Another good example of how government regulation – in this case climate change legislation – can have unintended consequences, specifically higher food prices.President Obama’s climate change legislation passed by the House this summer may well make it more lucrative for farm operations to plant trees instead of planting food. From Edward Felker in this morning’s Washington Times.
The latest Agriculture Department economic-impact study of the climate bill, which passed the House this summer, found that the legislation would profit farmers in the long term. But those profits would come mostly from higher crop prices as a result of the legislation’s incentives to plant more forests and thus reduce the amount of land devoted to food-producing agriculture.
According to the economic model used by the department and the Environmental Protection Agency, the legislation would give landowners incentives to convert up to 59 million acres of farmland into forests over the next 40 years. The reason: Trees clean the air of heat-trapping gases better than farming does.
When the federal government and the congress-critters start messing around with the free market system in the name of cleaner air – who would not want clean air? – these types of unintended consequences always happen.
If you’re an executive at one of those monster food companies using land to grow food to feed the world, you’re in the business to make some money. If government regulations make things more difficult to do what you do, you’re going to have to game the system to ensure you keep making money.
In this example – thanks to the ugly word greed – the food growers would quickly figure out they could make more money if they stopped growing food, and planted trees instead. It’s not that the companies want to screw the world out of food production – it’s that the government is making it too damn hard (and not profitable) to do so.
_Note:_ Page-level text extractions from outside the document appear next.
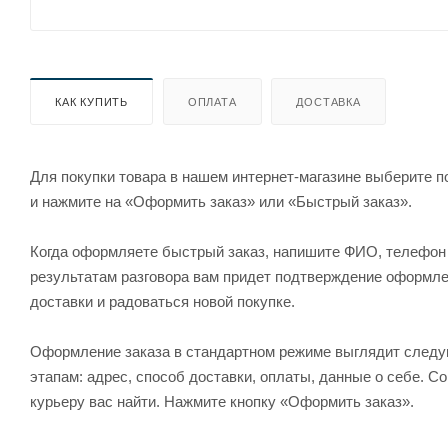
КАК КУПИТЬ
ОПЛАТА
ДОСТАВКА
Для покупки товара в нашем интернет-магазине выберите по
и нажмите на «Оформить заказ» или «Быстрый заказ».
Когда оформляете быстрый заказ, напишите ФИО, телефон и
результатам разговора вам придет подтверждение оформлен
доставки и радоваться новой покупке.
Оформление заказа в стандартном режиме выглядит след
этапам: адрес, способ доставки, оплаты, данные о себе. С
курьеру вас найти. Нажмите кнопку «Оформить заказ».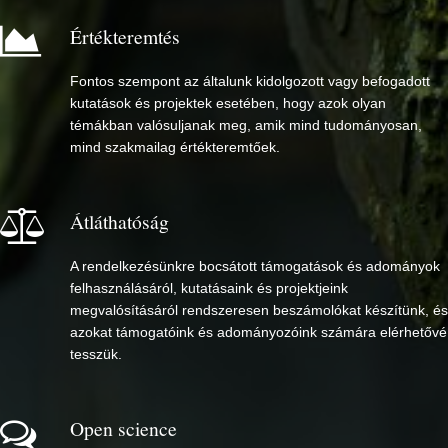
Értékteremtés
Fontos szempont az általunk kidolgozott vagy befogadott
kutatások és projektek esetében, hogy azok olyan
témákban valósuljanak meg, amik mind tudományosan,
mind szakmailag értékteremtőek.
Átláthatóság
A rendelkezésünkre bocsátott támogatások és adományok
felhasználásáról, kutatásaink és projektjeink
megvalósításáról rendszeresen beszámolókat készítünk, és
azokat támogatóink és adományozóink számára elérhetővé
tesszük.
Open science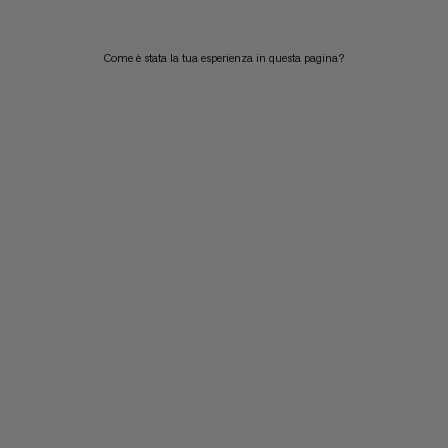
Come è stata la tua esperienza in questa pagina?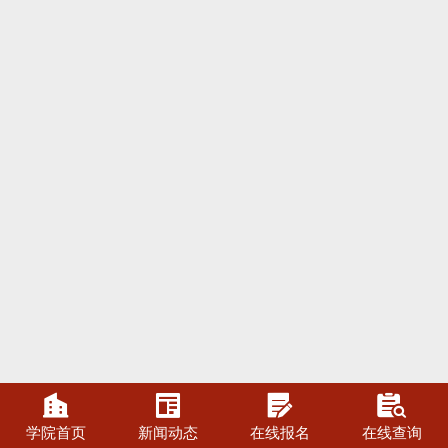




学院首页
新闻动态
在线报名
在线查询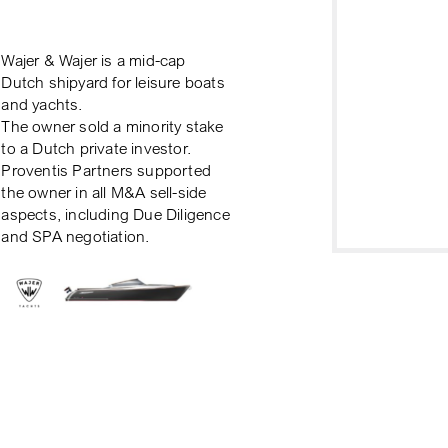
Wajer & Wajer is a mid-cap
Dutch shipyard for leisure boats
and yachts.
The owner sold a minority stake
to a Dutch private investor.
Proventis Partners supported
the owner in all M&A sell-side
aspects, including Due Diligence
and SPA negotiation.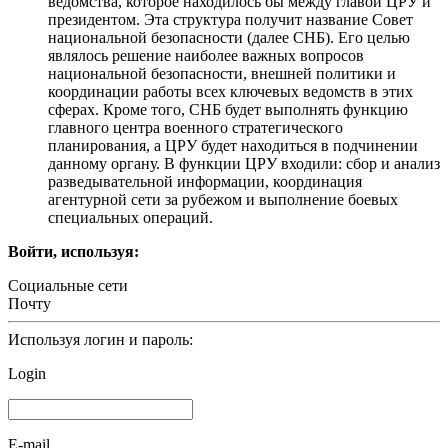
ведомства, которое находилось бы между главой ЦРУ и
президентом. Эта структура получит название Совет
национальной безопасности (далее СНБ). Его целью
являлось решение наиболее важных вопросов
национальной безопасности, внешней политики и
координации работы всех ключевых ведомств в этих
сферах. Кроме того, СНБ будет выполнять функцию
главного центра военного стратегического
планирования, а ЦРУ будет находиться в подчинении
данному органу. В функции ЦРУ входили: сбор и анализ
разведывательной информации, координация
агентурной сети за рубежом и выполнение боевых
специальных операций.
Войти, используя:
Социальные сети
Почту
Используя логин и пароль:
Login
E-mail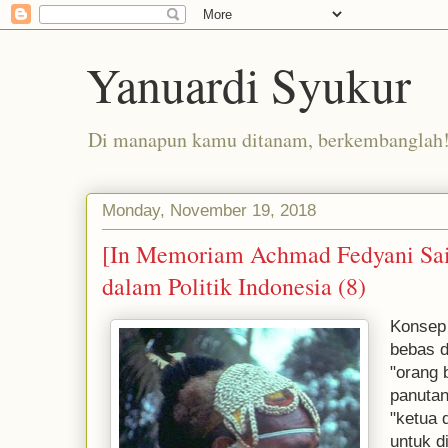
Yanuardi Syukur
Di manapun kamu ditanam, berkembanglah
Monday, November 19, 2018
[In Memoriam Achmad Fedyani Sai
dalam Politik Indonesia (8)
Konsep 
bebas d
"orang 
panutan
"ketua 
untuk d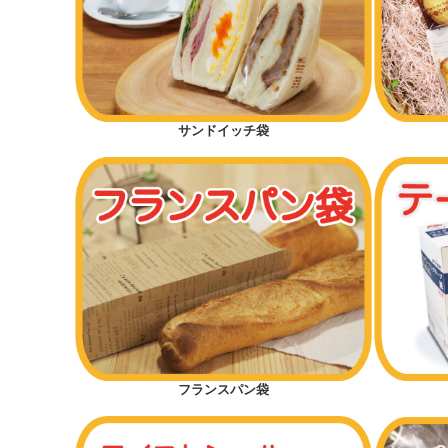
サンドイッチ袋
フランスパン袋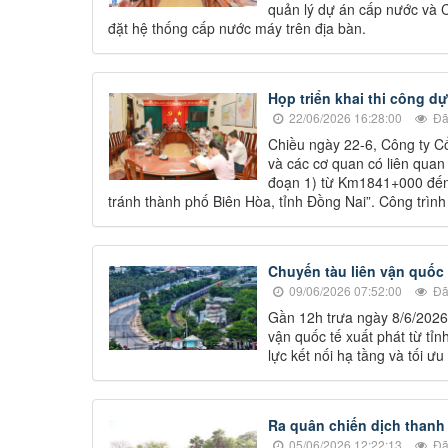
quản lý dự án cấp nước và C
đặt hệ thống cấp nước máy trên địa bàn.
Họp triển khai thi công d
22/06/2026 16:28:00
Đã
Chiều ngày 22-6, Công ty 
và các cơ quan có liên quan
đoạn 1) từ Km1841+000 đến
tránh thành phố Biên Hòa, tỉnh Đồng Nai”. Công trình
Chuyến tàu liên vận quốc
09/06/2026 07:52:00
Đã
Gần 12h trưa ngày 8/6/2026
vận quốc tế xuất phát từ tỉ
lực kết nối hạ tầng và tối ư
Ra quân chiến dịch thanh
05/06/2026 12:22:13
Đã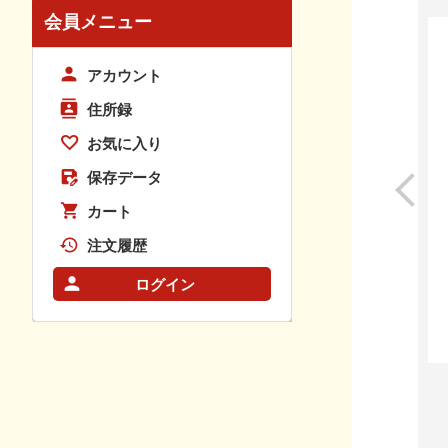
会員メニュー
アカウント
住所録
お気に入り
保存データ
カート
注文履歴
ログイン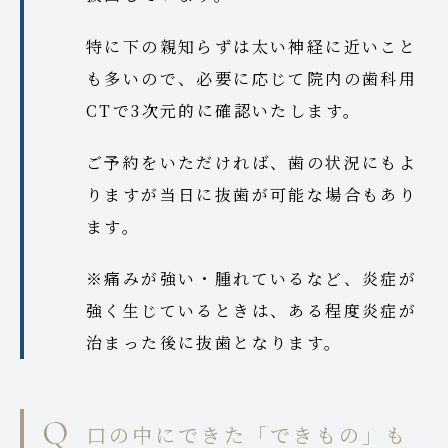
特に下の親知らずは太い神経に近いこと
も多いので、必要に応じて院内の歯科用
CTで3次元的に確認いたします。
ご予約をいただければ、歯の状況にもよ
りますが当日に抜歯が可能な場合もあり
ます。
※痛みが強い・腫れているなど、炎症が
強く生じているときは、ある程度炎症が
治まった後に抜歯となります。
口の中にできた「できもの」も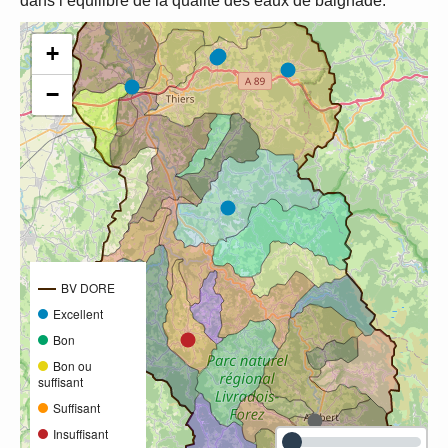
dans l’équilibre de la qualité des eaux de baignade.
+
−
BV DORE
Excellent
Bon
Bon ou
suffisant
Suffisant
Insuffisant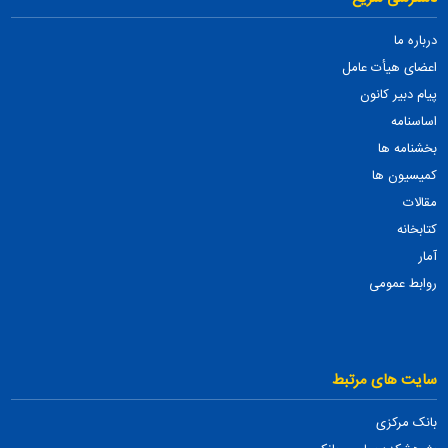
درباره ما
اعضای هیأت عامل
پیام دبیر کانون
اساسنامه
بخشنامه ها
کمیسیون ها
مقالات
کتابخانه
آمار
روابط عمومی
سایت های مرتبط
بانک مرکزی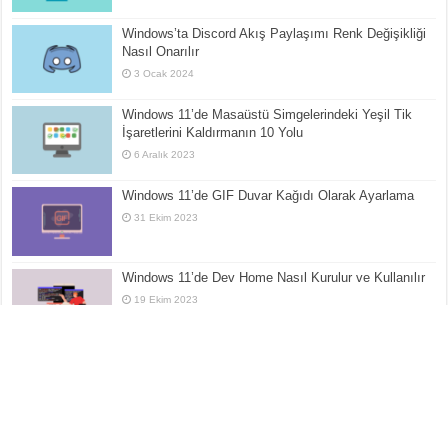
Windows’ta Discord Akış Paylaşımı Renk Değişikliği
Nasıl Onarılır
3 Ocak 2024
Windows 11’de Masaüstü Simgelerindeki Yeşil Tik
İşaretlerini Kaldırmanın 10 Yolu
6 Aralık 2023
Windows 11’de GIF Duvar Kağıdı Olarak Ayarlama
31 Ekim 2023
Windows 11’de Dev Home Nasıl Kurulur ve Kullanılır
19 Ekim 2023
Görev Yöneticisinde AIService Yüksek CPU
Kullanımı Çözümü
16 Ekim 2023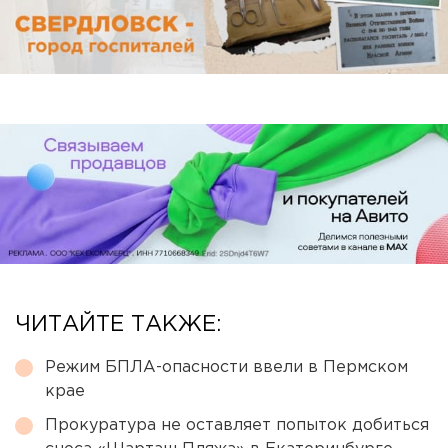
ЧИТАЙТЕ ТАКЖЕ:
Режим БПЛА-опасности ввели в Пермском
крае
Прокуратура не оставляет попыток добиться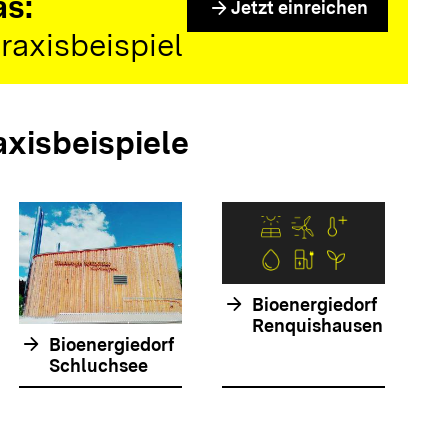
as:
arrow_forward
Jetzt einreichen
raxisbeispiel
axisbeispiele
arrow_forwar
arrow_forward
Bioenergiedorf
Renquishausen
arrow_forward
Bioenergiedorf
Schluchsee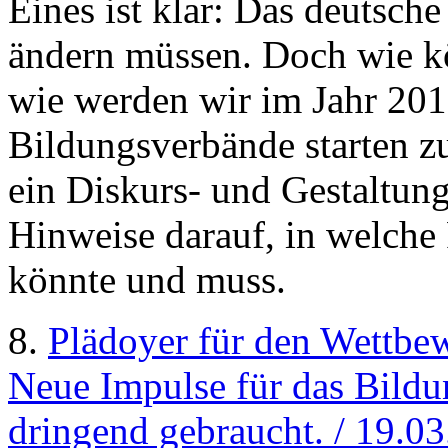
Eines ist klar: Das deutsch
ändern müssen. Doch wie kö
wie werden wir im Jahr 20
Bildungsverbände starten 
ein Diskurs- und Gestaltung
Hinweise darauf, in welche
könnte und muss.
8.
Plädoyer für den Wettbe
Neue Impulse für das Bildu
dringend gebraucht. / 19.0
The legislation would give free emissions credits, known as offsets, to farmers and landowners who plant forests and adopt low-carbon farm and ranching practices. Farmers and ranchers could sell the credits to help major emitters of greenhouse gases comply with the legislation. That revenue would help the farmers deal with an expected rise in fuel and fertilizer costs.
But the economic forecast predicts that nearly 80 percent of the offsets would be earned through the planting of trees, mostly in the Midwest, the South and the Plains states. …
The model projects that reduced farm production will cause food prices to rise by 4.5 percent by 2050 compared with a scenario in which no legislation is passed, the department found.
In other words, it could be cheaper and more profitable to just plant trees.
The Environmental Protection Agency is going back to figure out how they can tweak the legislation, but remember this cap and trade crap is simply designed to create a new commodity market – for a commodity that is impossible to keep track of – ensuring a select few make millions of dollars and you loose more liberty.